Ysursa told lawmakers that with about 6,000 signatures gathered so far, the minimum wage initiative might have a chance. But when it comes to medical marijuana, Ysursa says just 206 qualified signatures have been collected. That's 0.4 percent of the signatures needed.

“Obviously I believe the marijuana one has a long ways to go,” Ysursa said, laughing a little. You can also hear some of the lawmakers laugh in the background.

According to the most recent poll available, Idahoans support medial pot. Seventy-four percent of Idahoans in a 2010 survey by Boise State’s Public Policy Center,  said they support allowing medical marijuana use for seriously ill patients.

“Unless a miracle happens, we aren’t getting this ballot out in front of the people in 2014,” says Kendall Jeffs with the group Compassionate Idaho. She’s one of the leaders of the push to legalize pot. She says despite a lack of miracles they’re not giving up.

They’ve been gathering signatures at events like last weekend’s 8th and Main building dedication in Boise. They've managed to add a few. Their official signature count was up to 209 as of Tuesday.

It’s a small group working on the initiative, five people Jeffs says. But they had more. Since starting the petition drive, the group has lost its top two leaders to states that have already legalized marijuana for certain groups.

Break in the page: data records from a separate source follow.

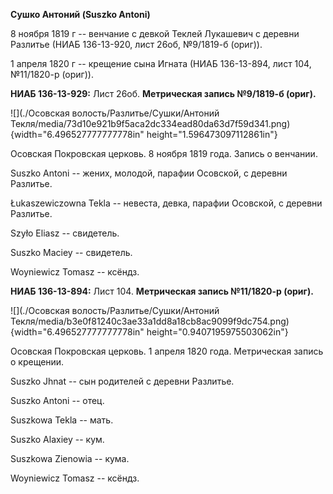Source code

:**Сушко Антоний (Suszko Antoni)**

8 ноября 1819 г -- венчание с девкой Теклей Лукашевич с деревни Разлитье
(НИАБ 136-13-920, лист 26об, №9/1819-б (ориг)).

1 апреля 1820 г -- крещение сына Игната (НИАБ 136-13-894, лист 104,
№11/1820-р (ориг)).

**НИАБ 136-13-929:** Лист 26об. **Метрическая запись №9/1819-б (ориг).**

![](./Осовская волость/Разлитье/Сушки/Антоний Текля/media/73d10e921b9f5aca2dc334ead80da63d7f59d341.png){width="6.496527777777778in"
height="1.596473097112861in"}

Осовская Покровская церковь. 8 ноября 1819 года. Запись о венчании.

Suszko Antoni -- жених, молодой, парафии Осовской, с деревни Разлитье.

Łukaszewiczowna Tekla -- невеста, девка, парафии Осовской, с деревни
Разлитье.

Szyło Eliasz -- свидетель.

Suszko Maciey -- свидетель.

Woyniewicz Tomasz -- ксёндз.

**НИАБ 136-13-894:** Лист 104. **Метрическая запись №11/1820-р (ориг).**

![](./Осовская волость/Разлитье/Сушки/Антоний Текля/media/b3e0f81240c3ae33a1dd8a18cb8ac9099f9dc754.png){width="6.496527777777778in"
height="0.9407195975503062in"}

Осовская Покровская церковь. 1 апреля 1820 года. Метрическая запись о
крещении.

Suszko Jhnat -- сын родителей с деревни Разлитье.

Suszko Antoni -- отец.

Suszkowa Tekla -- мать.

Suszko Alaxiey -- кум.

Suszkowa Zienowia -- кума.

Woyniewicz Tomasz -- ксёндз.
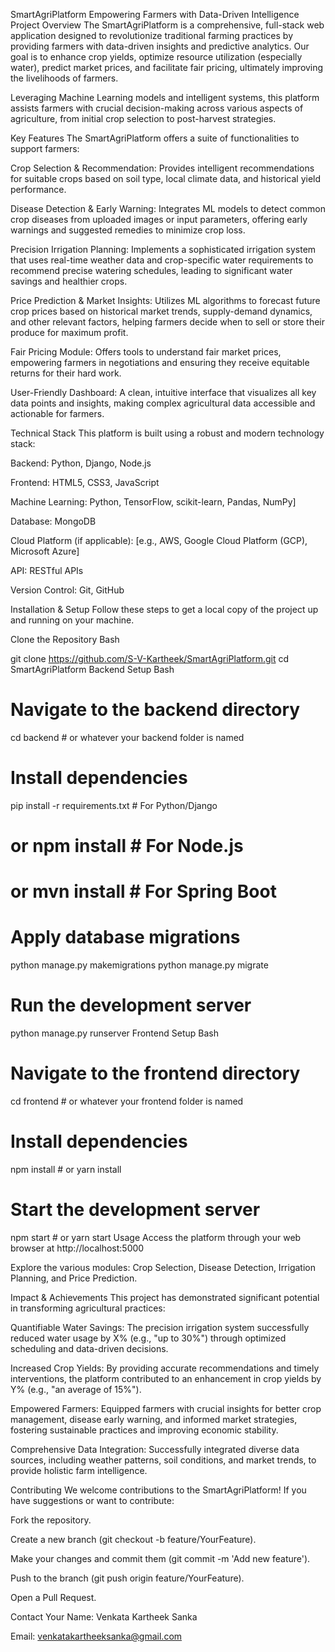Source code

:SmartAgriPlatform
Empowering Farmers with Data-Driven Intelligence
Project Overview
The SmartAgriPlatform is a comprehensive, full-stack web application designed to revolutionize traditional farming practices by providing farmers with data-driven insights and predictive analytics. Our goal is to enhance crop yields, optimize resource utilization (especially water), predict market prices, and facilitate fair pricing, ultimately improving the livelihoods of farmers.

Leveraging Machine Learning models and intelligent systems, this platform assists farmers with crucial decision-making across various aspects of agriculture, from initial crop selection to post-harvest strategies.

Key Features
The SmartAgriPlatform offers a suite of functionalities to support farmers:

Crop Selection & Recommendation: Provides intelligent recommendations for suitable crops based on soil type, local climate data, and historical yield performance.

Disease Detection & Early Warning: Integrates ML models to detect common crop diseases from uploaded images or input parameters, offering early warnings and suggested remedies to minimize crop loss.

Precision Irrigation Planning: Implements a sophisticated irrigation system that uses real-time weather data and crop-specific water requirements to recommend precise watering schedules, leading to significant water savings and healthier crops.

Price Prediction & Market Insights: Utilizes ML algorithms to forecast future crop prices based on historical market trends, supply-demand dynamics, and other relevant factors, helping farmers decide when to sell or store their produce for maximum profit.

Fair Pricing Module: Offers tools to understand fair market prices, empowering farmers in negotiations and ensuring they receive equitable returns for their hard work.

User-Friendly Dashboard: A clean, intuitive interface that visualizes all key data points and insights, making complex agricultural data accessible and actionable for farmers.

Technical Stack
This platform is built using a robust and modern technology stack:

Backend:  Python, Django, Node.js

Frontend: HTML5, CSS3, JavaScript

Machine Learning: Python, TensorFlow, scikit-learn, Pandas, NumPy]

Database: MongoDB

Cloud Platform (if applicable): [e.g., AWS, Google Cloud Platform (GCP), Microsoft Azure]

API: RESTful APIs

Version Control: Git, GitHub

Installation & Setup
Follow these steps to get a local copy of the project up and running on your machine.

Clone the Repository
Bash

git clone https://github.com/S-V-Kartheek/SmartAgriPlatform.git
cd SmartAgriPlatform
Backend Setup
Bash

# Navigate to the backend directory
cd backend # or whatever your backend folder is named
# Install dependencies
pip install -r requirements.txt # For Python/Django
# or npm install # For Node.js
# or mvn install # For Spring Boot
# Apply database migrations 
python manage.py makemigrations
python manage.py migrate
# Run the development server
python manage.py runserver
Frontend Setup
Bash

# Navigate to the frontend directory
cd frontend # or whatever your frontend folder is named
# Install dependencies
npm install # or yarn install
# Start the development server
npm start # or yarn start
Usage
Access the platform through your web browser at http://localhost:5000


Explore the various modules: Crop Selection, Disease Detection, Irrigation Planning, and Price Prediction.

Impact & Achievements
This project has demonstrated significant potential in transforming agricultural practices:

Quantifiable Water Savings: The precision irrigation system successfully reduced water usage by X% (e.g., "up to 30%") through optimized scheduling and data-driven decisions.

Increased Crop Yields: By providing accurate recommendations and timely interventions, the platform contributed to an enhancement in crop yields by Y% (e.g., "an average of 15%").

Empowered Farmers: Equipped farmers with crucial insights for better crop management, disease early warning, and informed market strategies, fostering sustainable practices and improving economic stability.

Comprehensive Data Integration: Successfully integrated diverse data sources, including weather patterns, soil conditions, and market trends, to provide holistic farm intelligence.

Contributing
We welcome contributions to the SmartAgriPlatform! If you have suggestions or want to contribute:

Fork the repository.

Create a new branch (git checkout -b feature/YourFeature).

Make your changes and commit them (git commit -m 'Add new feature').

Push to the branch (git push origin feature/YourFeature).

Open a Pull Request.

Contact
Your Name: Venkata Kartheek Sanka

Email: venkatakartheeksanka@gmail.com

One moved to Oregon and one to Washington.

Jeffs candidly admits the remaining organizers don’t know what they’re doing. “In their leaving, they just kind of handed it off to maybe people that, like us you know, we’re just kind of rubes.”

She says she’s far from being a political organizer; in fact she’s a farmer. She says she started using medicinal marijuana when she lost part of her hand in a farming accident.

But she was surprised to learn they had so few signatures. Jeffs says she’s gathered more than 200 on her own.

“I think people are signing but they’re not registered voters,” she says. The secretary of state's office doesn't keep track of how many signatures were tossed out.

Jeffs says she’s also had a lot of rejection. She thinks many people who personally support medical marijuana are afraid to sign the petition for fear of being connected to illegal drugs.